SUPPLIED DATA |
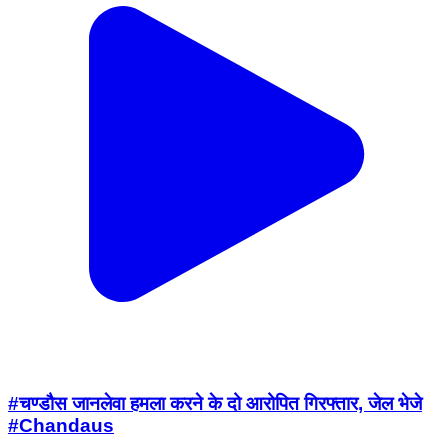
#चण्डौस जानलेवा हमला करने के दो आरोपित गिरफ्तार, जेल भेजे
#Chandaus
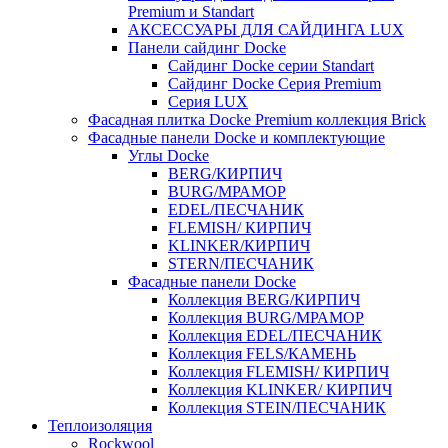
Premium и Standart
АКСЕССУАРЫ ДЛЯ САЙДИНГА LUX
Панели сайдинг Docke
Cайдинг Docke серии Standart
Сайдинг Docke Серия Premium
Серия LUX
Фасадная плитка Docke Premium коллекция Brick
Фасадные панели Docke и комплектующие
Углы Docke
BERG/КИРПИЧ
BURG/МРАМОР
EDEL/ПЕСЧАНИК
FLEMISH/ КИРПИЧ
KLINKER/КИРПИЧ
STERN/ПЕСЧАНИК
Фасадные панели Docke
Коллекция BERG/КИРПИЧ
Коллекция BURG/МРАМОР
Коллекция EDEL/ПЕСЧАНИК
Коллекция FELS/КАМЕНЬ
Коллекция FLEMISH/ КИРПИЧ
Коллекция KLINKER/ КИРПИЧ
Коллекция STEIN/ПЕСЧАНИК
Теплоизоляция
Rockwool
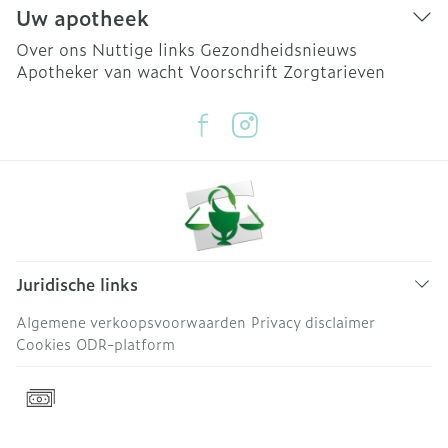
Uw apotheek
Over ons
Nuttige links
Gezondheidsnieuws
Apotheker van wacht
Voorschrift
Zorgtarieven
Juridische links
Algemene verkoopsvoorwaarden
Privacy disclaimer
Cookies
ODR-platform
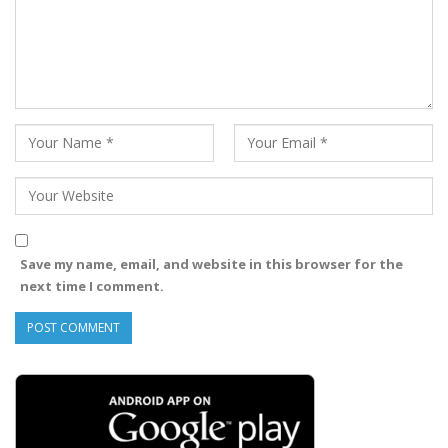
Save my name, email, and website in this browser for the
next time I comment.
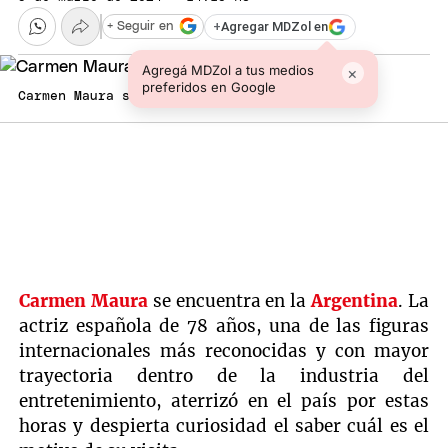
+
Agregar MDZol en
+ Seguir en
Agregá MDZol a tus medios
×
preferidos en Google
Carmen Maura se encuentra en el país.
Carmen Maura
se encuentra en la
Argentina
. La
actriz española de 78 años, una de las figuras
internacionales más reconocidas y con mayor
trayectoria dentro de la industria del
entretenimiento, aterrizó en el país por estas
horas y despierta curiosidad el saber cuál es el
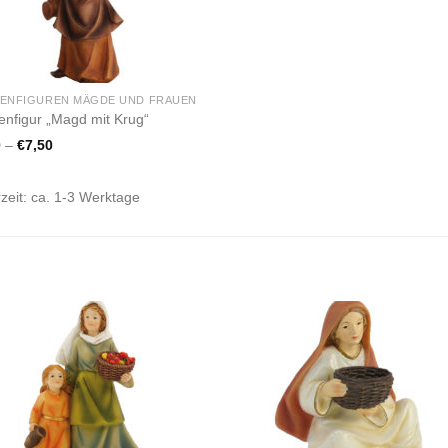
PENFIGUREN MÄGDE UND FRAUEN
enfigur „Magd mit Krug“
0
–
€
7,50
rzeit:
ca. 1-3 Werktage
Zur
Zur
Wunschliste
Wunschli
hinzufügen
hinzufü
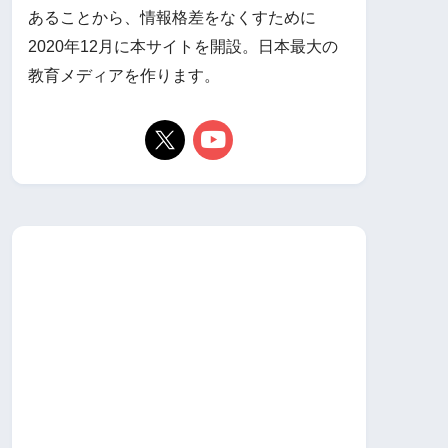
あることから、情報格差をなくすために
2020年12月に本サイトを開設。日本最大の
教育メディアを作ります。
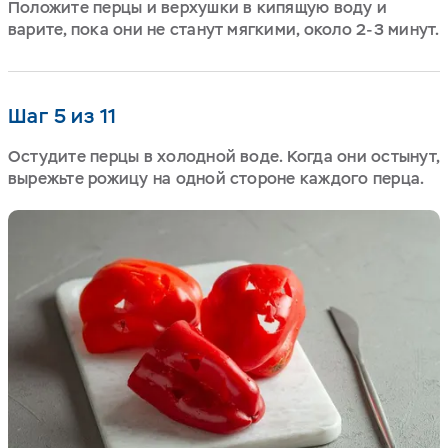
Положите перцы и верхушки в кипящую воду и
варите, пока они не станут мягкими, около 2-3 минут.
Шаг 5 из 11
Остудите перцы в холодной воде. Когда они остынут,
вырежьте рожицу на одной стороне каждого перца.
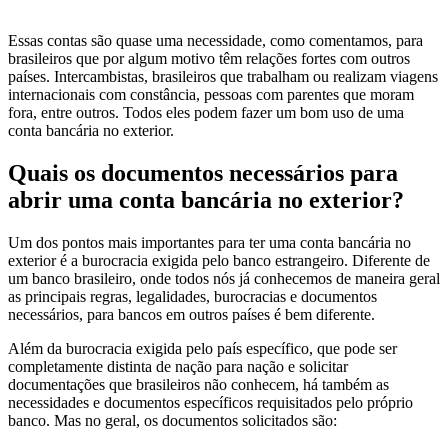
Essas contas são quase uma necessidade, como comentamos, para
brasileiros que por algum motivo têm relações fortes com outros
países. Intercambistas, brasileiros que trabalham ou realizam viagens
internacionais com constância, pessoas com parentes que moram
fora, entre outros. Todos eles podem fazer um bom uso de uma
conta bancária no exterior.
Quais os documentos necessários para
abrir uma conta bancária no exterior?
Um dos pontos mais importantes para ter uma conta bancária no
exterior é a burocracia exigida pelo banco estrangeiro. Diferente de
um banco brasileiro, onde todos nós já conhecemos de maneira geral
as principais regras, legalidades, burocracias e documentos
necessários, para bancos em outros países é bem diferente.
Além da burocracia exigida pelo país específico, que pode ser
completamente distinta de nação para nação e solicitar
documentações que brasileiros não conhecem, há também as
necessidades e documentos específicos requisitados pelo próprio
banco. Mas no geral, os documentos solicitados são:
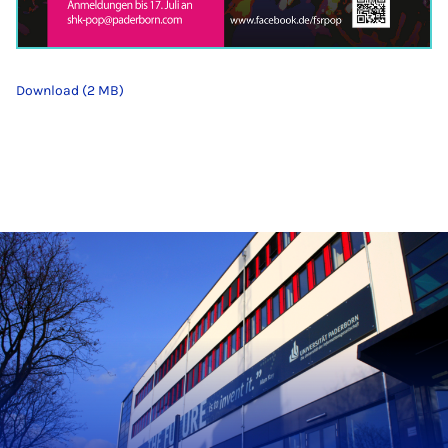
Download (2 MB)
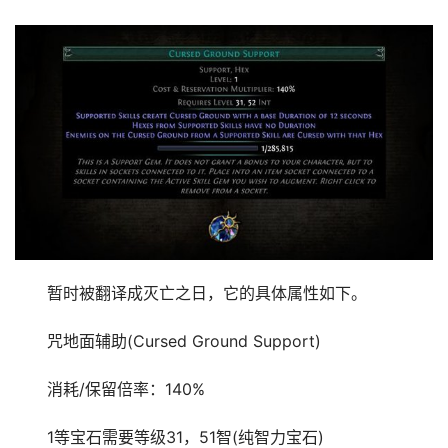
暂时被翻译成灭亡之日，它的具体属性如下。
咒地面辅助(Cursed Ground Support)
消耗/保留倍率：140%
1等宝石需要等级31，51智(纯智力宝石)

EXERCISE DESCRIPTION | Copy down the stretch of the records from the line containing "Положите перцы и верхушки в кипящую воду и" through the line containing "вырежьте рожицу на", keeping every line exactly as it appears.

RESULT FOR THIS EXERCISE |
Положите перцы и верхушки в кипящую воду и
варите, пока они не станут мягкими, около 2-3 минут.
Шаг 5 из 11
Остудите перцы в холодной воде. Когда они остынут,
вырежьте рожицу на одной стороне каждого перца.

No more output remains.